INFORMATION PROVIDED:

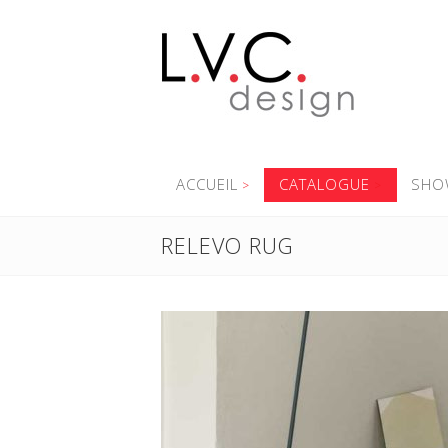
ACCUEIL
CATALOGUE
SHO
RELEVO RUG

---

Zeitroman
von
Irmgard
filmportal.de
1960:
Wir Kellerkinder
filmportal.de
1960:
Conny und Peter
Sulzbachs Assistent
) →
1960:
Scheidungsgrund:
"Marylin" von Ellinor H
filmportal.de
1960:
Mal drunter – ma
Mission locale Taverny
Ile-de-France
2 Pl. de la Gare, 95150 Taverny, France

WORK ITEM: Pull out and copy each line of the items above that contains the string "Taverny".

ANSWER SECTION:
Mission locale Taverny
2 Pl. de la Gare, 95150 Taverny, France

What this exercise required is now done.